Testo fornito:

════

4. La Plenitudo potestatis e la potestas assoluta
In una linea simile, alcuni hanno suggerito che la pienezza della potestà (plenitudo potestatis) del romano Pontefice significa che egli potrebbe sciogliere qualsiasi matrimonio. Un tale suggerimento non fa la necessaria distinzione tra la pienezza della potestà e la potestà assoluta.
La pienezza di potestà del romano Pontefice è al servizio della verità della dottrina e della disciplina della Chiesa. Il Santo Padre esercita il suo potere con totale obbedienza a Cristo e non può prendere provvedimenti contro la verità di Cristo, appellandosi ad una potestà assoluta e perciò arbitraria. Rimane vera anche per il romano Pontefice la disciplina contenuta nel Canone 1141 del Codice di Diritto canonico:
Can. 1141 - “Il matrimonio rato e consumato non può essere sciolto da nessuna potestà umana e per nessuna causa, eccetto la morte”. La stessa disciplina di diritto divino è contenuta nel Can. 853 del Codice delle Chiese orientali.5. Il rapporto tra dottrina e disciplina
Per quanto riguarda il processo canonico per la dichiarazione di nullità del matrimonio, è frequentemente asserito che cambiamenti nel processo possono essere introdotti senza intaccare in alcun modo la dottrina sull’indissolubilità del matrimonio. Ma è più che evidente che un processo inadeguato per arrivare alla verità sul matrimonio accusato di nullità, comporterebbe una mancanza del dovuto rispetto all’indissolubilità. Infatti negli Stati Uniti, dal 1971 al 1983, è stato concesso un processo molto semplificato con la riduzione della figura del difensore del vincolo e l’effettiva eliminazione della doppia sentenza conforme.
Con il tempo e non senza ragione, il processo per la dichiarazione di nullità del matrimonio è stato qualificato popolarmente come «divorzio cattolico». In altre parole, nella percezione comune, mentre la Chiesa dichiarava l’indissolubilità del matrimonio nella sua dottrina, nella prassi permetteva a parti tenute da un legame matrimoniale di sposarsi con un’altra persona, senza che fosse previamente dimostrata la nullità del vincolo matrimoniale precedente.
Sono stato per molti anni presso la Segnatura apostolica, prima quale difensore del vincolo (1989-1995) e poi quale prefetto…
[racconto della sua vicenda personale - non l’ho sbobinata, perché non troppo interessante]6. La nuova evangelizzazione e la famiglia
[qua ho potuto fare solo un riassunto, ma si può adattare perché sono praticamente tutte parole sue]
Sinodo: ha il dovere di essere più fedele alla verità sul matrimonio e sulla famiglia.
Giovanni Paolo II, “Familiaris consortio”: famiglia cristiana: prima comunità evangelizzante, tramite educazione e catechesi. Importanza della testimonianza sulla verità della famiglia.
Momento attuale di attacco feroce alla famiglia. Ora più che mai la Chiesa deve dire la verità. Chiesa: devono dare attenzione alla santità del matrimonio, promuoverlo nella verità. Sinodo: occasione per dare ispirazione e forza alle coppie cattoliche. Deve essere fonte di aiuto alle famiglie cristiane per essere Chiesa domestica.

════

Righe estratte:
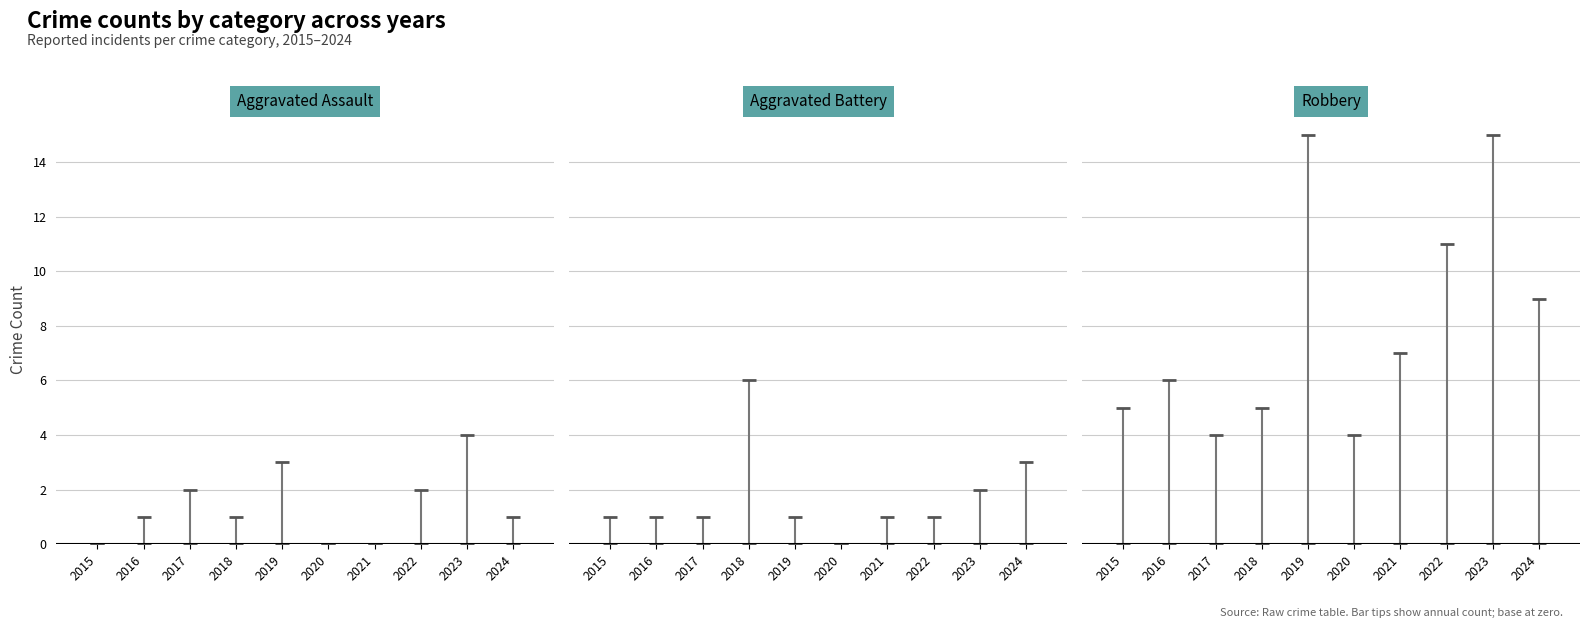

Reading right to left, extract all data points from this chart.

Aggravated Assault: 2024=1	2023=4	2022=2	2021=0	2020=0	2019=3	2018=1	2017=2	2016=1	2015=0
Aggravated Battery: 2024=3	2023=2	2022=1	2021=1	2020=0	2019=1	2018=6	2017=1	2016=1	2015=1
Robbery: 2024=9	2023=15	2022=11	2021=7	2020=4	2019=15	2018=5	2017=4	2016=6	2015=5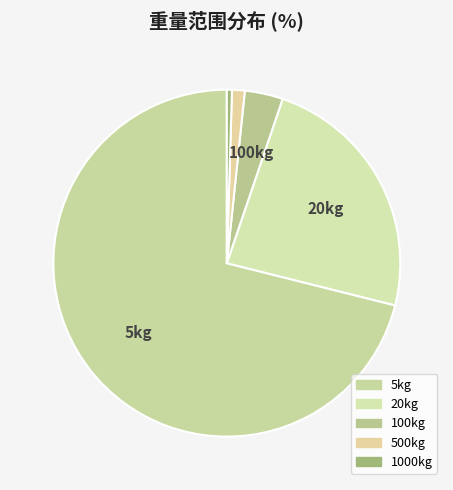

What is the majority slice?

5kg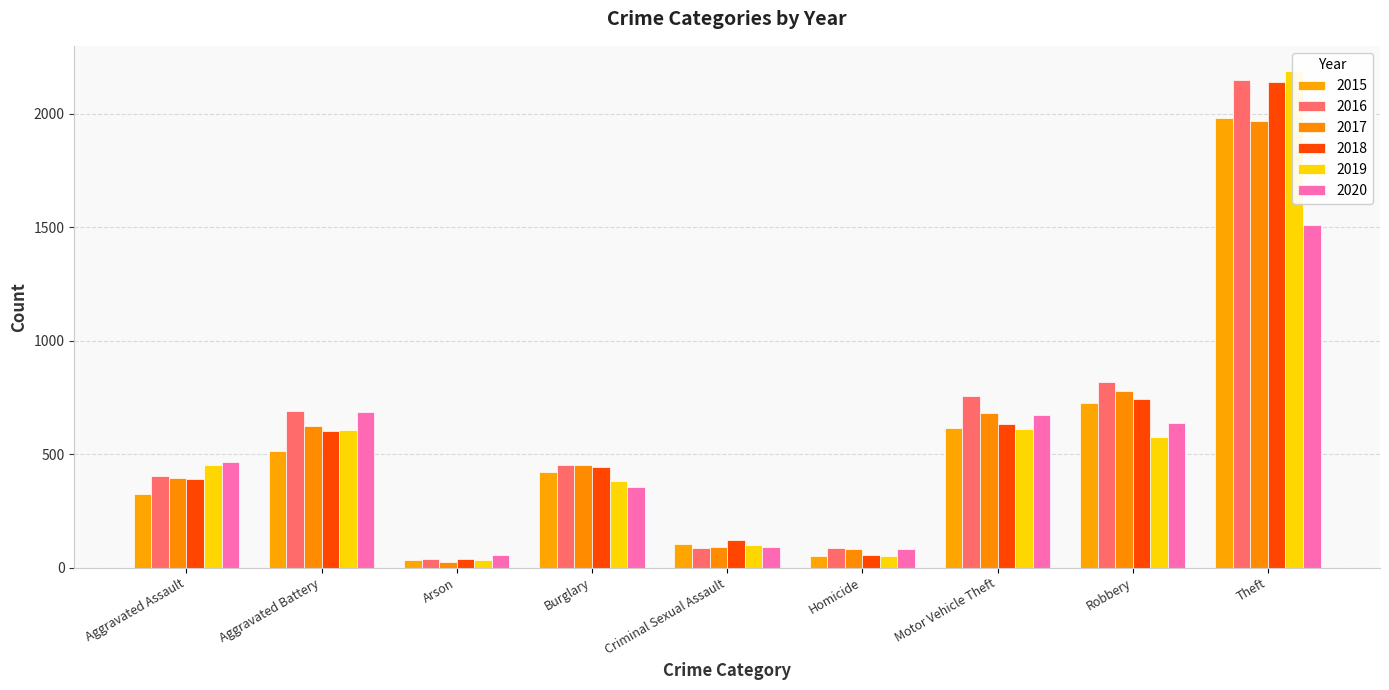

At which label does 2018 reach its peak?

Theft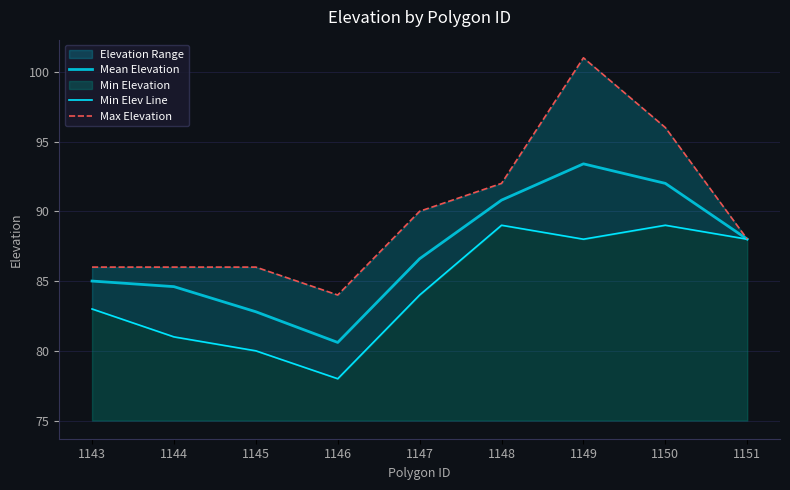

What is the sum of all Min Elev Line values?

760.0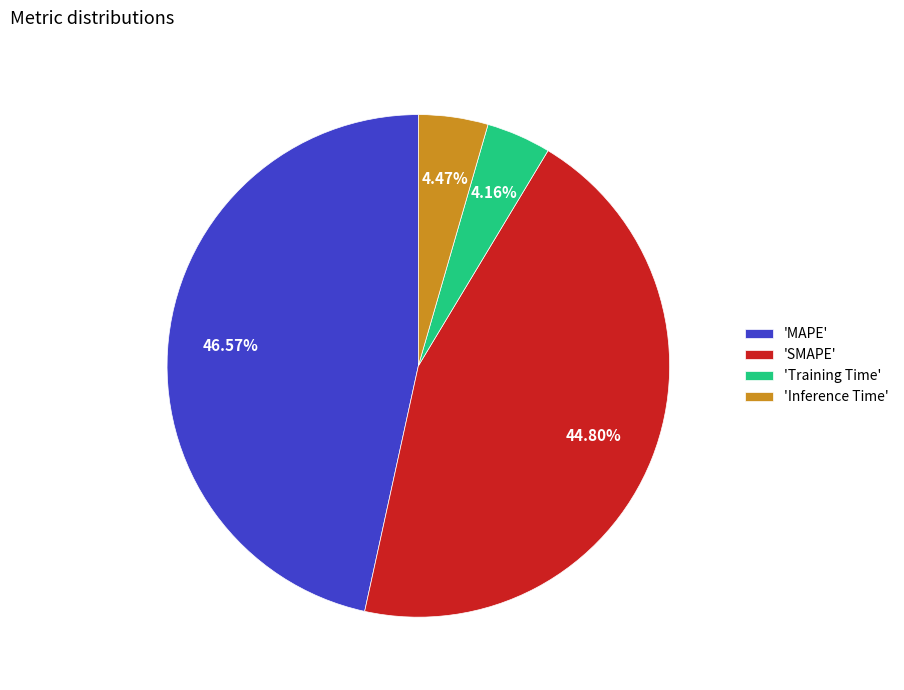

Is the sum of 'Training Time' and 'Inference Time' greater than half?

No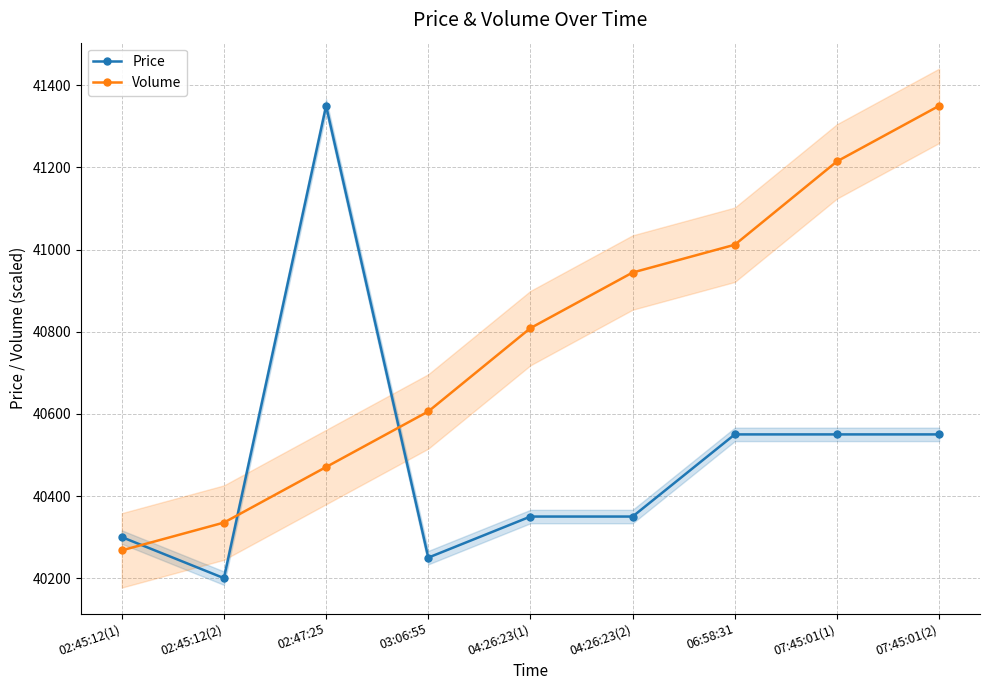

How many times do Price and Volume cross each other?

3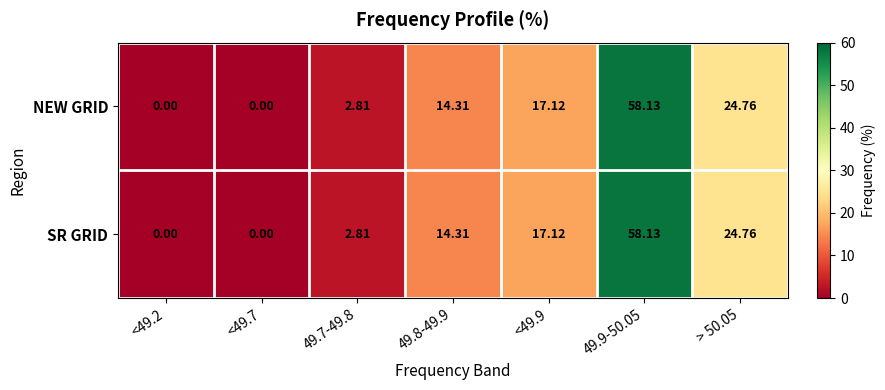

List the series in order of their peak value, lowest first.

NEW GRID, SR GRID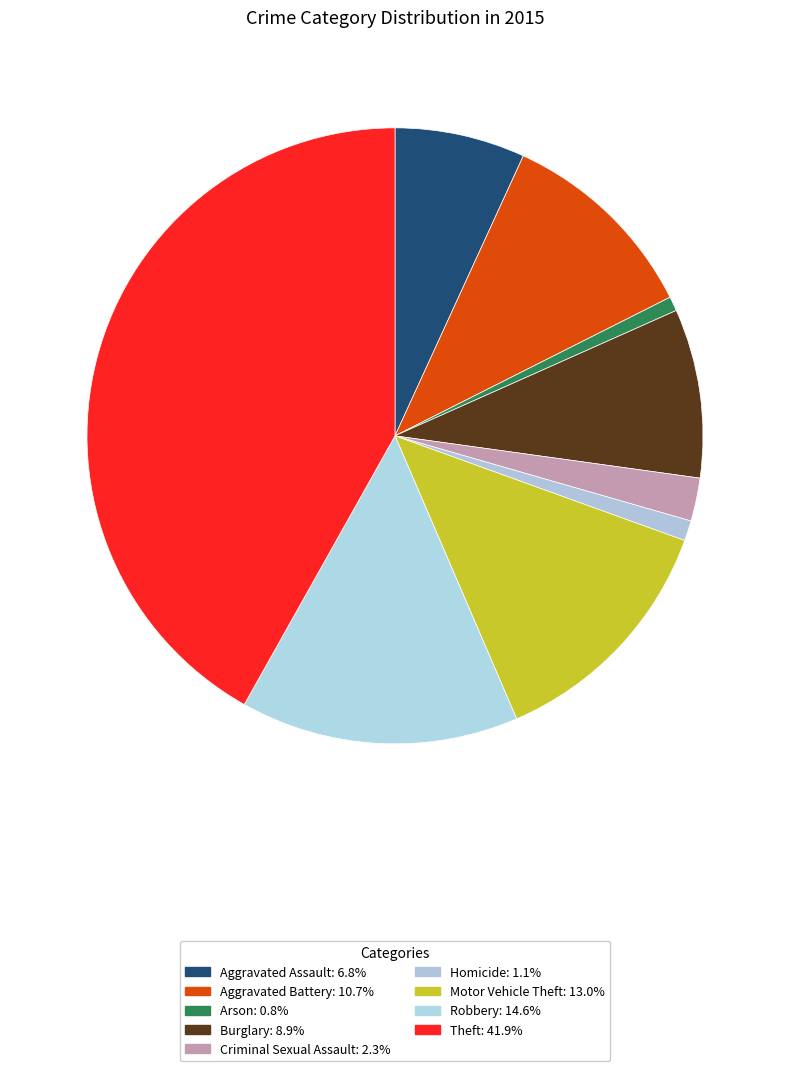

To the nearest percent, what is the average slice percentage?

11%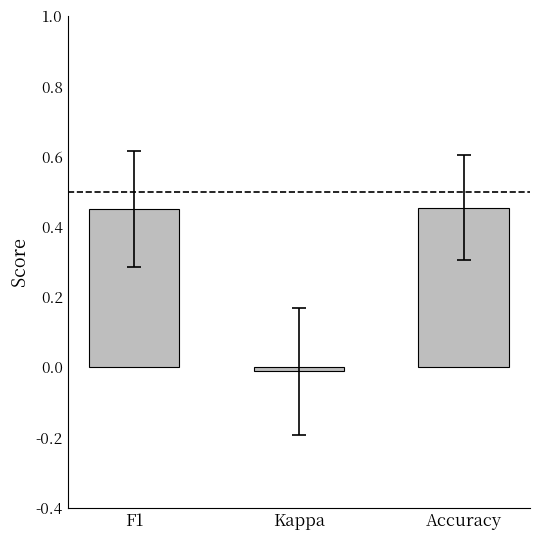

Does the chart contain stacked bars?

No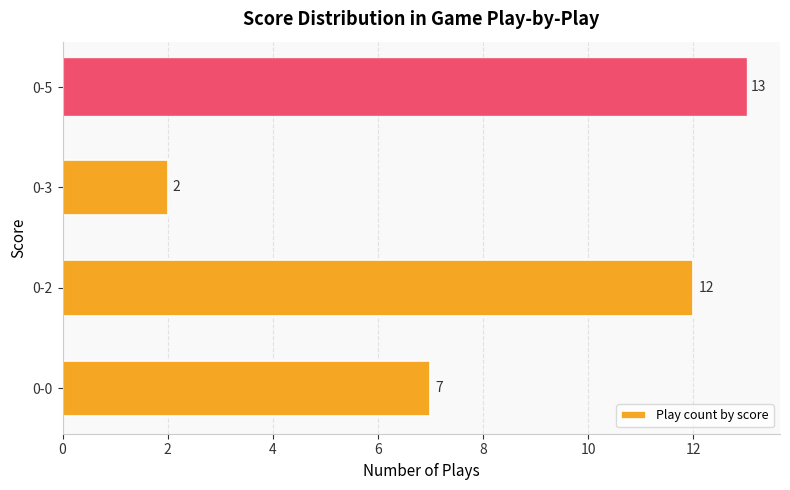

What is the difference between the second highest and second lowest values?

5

════

Cosa fare: Traduci in inglese questa frase del testo sulla pienezza della potestà del Pontefice: "La pienezza di potestà del romano Pontefice è al servizio della verità della dottrina e della disciplina della Chiesa." Per rispondere serve soltanto il testo.

Soluzione: The fullness of power of the Roman Pontiff is at the service of the truth of the doctrine and discipline of the Church.